# Data extract
·····
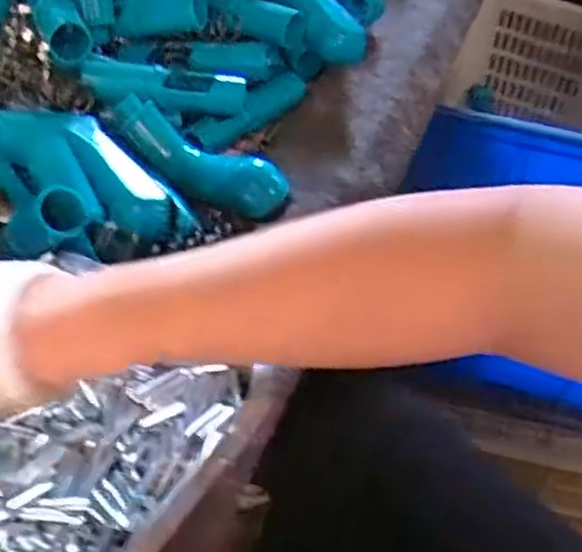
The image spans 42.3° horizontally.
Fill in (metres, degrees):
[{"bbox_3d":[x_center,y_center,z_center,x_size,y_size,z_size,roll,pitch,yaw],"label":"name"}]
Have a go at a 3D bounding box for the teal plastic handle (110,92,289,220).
·····
# Problem to work on
Since the listing holds pictures, return everything else in it exactly and omit those.

# Written answer
The image spans 42.3° horizontally.
Fill in (metres, degrees):
[{"bbox_3d":[x_center,y_center,z_center,x_size,y_size,z_size,roll,pitch,yaw],"label":"name"}]
Have a go at a 3D bounding box for the teal plastic handle (110,92,289,220).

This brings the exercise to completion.